I think the same is true for HR people. Though I do find it odd that every job-hunting book says you should "call to follow up" and yet no one will accept these sorts of calls.

I think the most important point to remember is that HR departments are designed to screen you out, not to find people to hire, as odd as that sounds.
WordyBird Posted – 3/26/2008 1:14:17 PM | show profile
"Wordybird, I take your point that editors are often more reclusive than reporters, but this is a profession that values the ability to get a hold of people and talk to them so I think an editor who hates a reporter to phone her but expects same reporter to nail down difficult interviews is being a tad schizophrenic."

Nah. I'd prefer that a surgeon operate on me. That doesn't mean I want to operate on anyone, myself.

JJones has a great point about time, too. One person asking for ten minutes of time can very quickly become 20 people asking for ten minutes of time if word gets out or you say "calls ok" in the resources.

Plus, the interruptions. Ye gods, the interruptions! I don't know about others, but the phone ringing every 15 minutes or so would not only affect my productivity and the quality of my work, it would drive me up an unholy wall.

Plus, there's the headache factor. As it is, I've resorted to wearing earplugs in my office to screen out *other* people on their calls while I try to edit and write.
foodlit Posted – 3/26/2008 1:26:56 PM | show profile
Had to comment on this,
"I think the most important point to remember is that HR departments are designed to screen you out, not to find people to hire, as odd as that sounds."

Because it's dead wrong. And yeah odd, too. Recruiters in HR are there to hire people. That's their job. Unfortunately they also have to wade through hundreds of innapropriate resumes to find the few who fit the requirements. Especially with e-mail, people apply to anything that catches their eye, jobs they want, versus jobs they're even remotely qualified for.
dribbledrive1 Posted – 3/26/2008 3:48:24 PM | show profile
More hypocritical than schizophrenic. Really, I think he's just being human. Newspaper publishers, who send reporters off to do investigative pieces of others, aren't usually open when they are being investigated for some reason.


--Wordybird, I take your point that editors are often more reclusive than reporters, but this is a profession that values the ability to get a hold of people and talk to them so I think an editor who hates a reporter to phone her but expects same reporter to nail down difficult interviews is being a tad schizophrenic.--
InsomniacNOT Posted – 3/26/2008 5:06:43 PM | show profile
I think Wordybird, a better analogy would be if you were counselling everyone else to get surgery and then refusing to do so yourself.

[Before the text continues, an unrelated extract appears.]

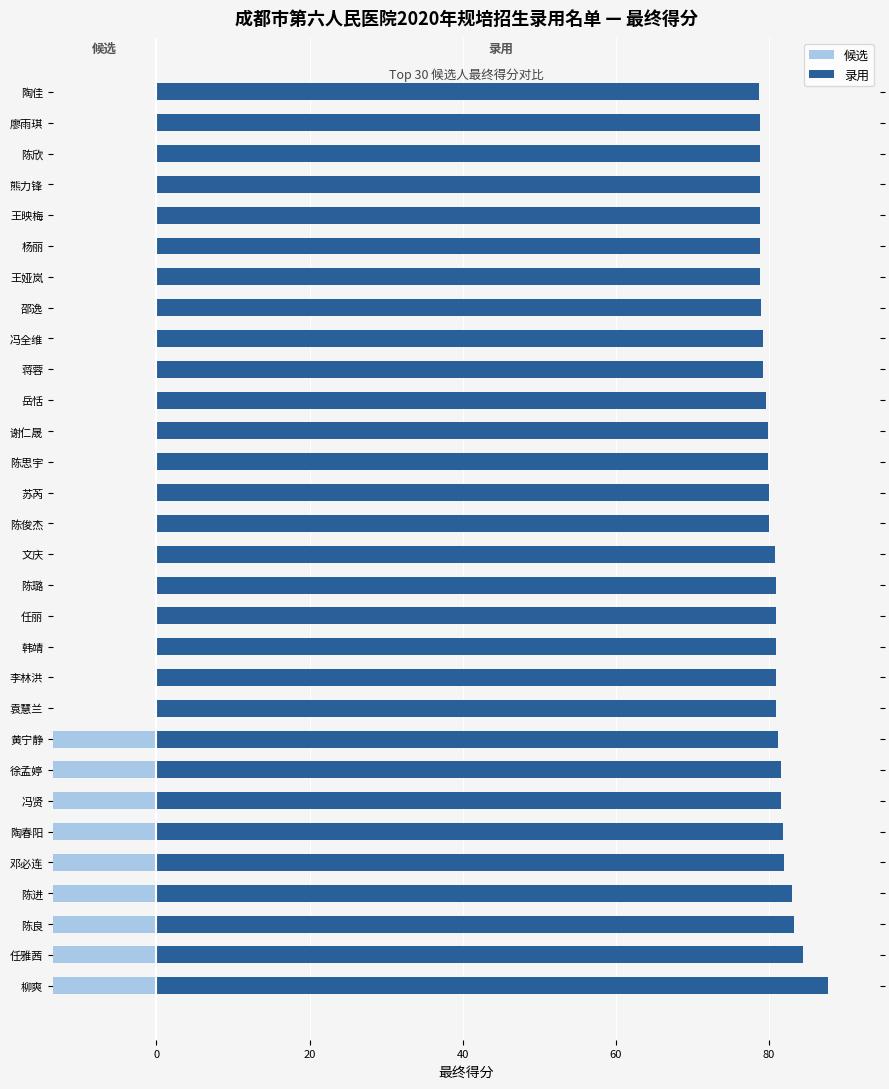

Rank the series by their average value, from highest to lowest.

录用, 候选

In any case, I am now bowing out of the discussion as I think I've made my point several times and I have some phone calls to make.
snappiness Posted – 3/31/2008 9:36:40 AM | show profile
used to hate the phone
I always went for email vs phone with editors and sources b/se phone is more of a committment -- you have to be polite, it's hard to get off the phone if it looks like it's a waste of your time, you have to sit there while it rings. So much more efficient-feeling to toss off an email. The phone just takes too much time.

Then I realized what I was missing -- especially with sources but also with editors: Voice inflection, offhand comments, you just pick up a lot more of someone's personality via voice. So now I call all the time. Editors who prefer email just tell me, "Yeah, send an email" so that's no big deal.

Having said that, I do ask editors early on which is the best way to reach them. Many prefer email, but some prefer phone. It's an individual thing, and I just do what each one prefers.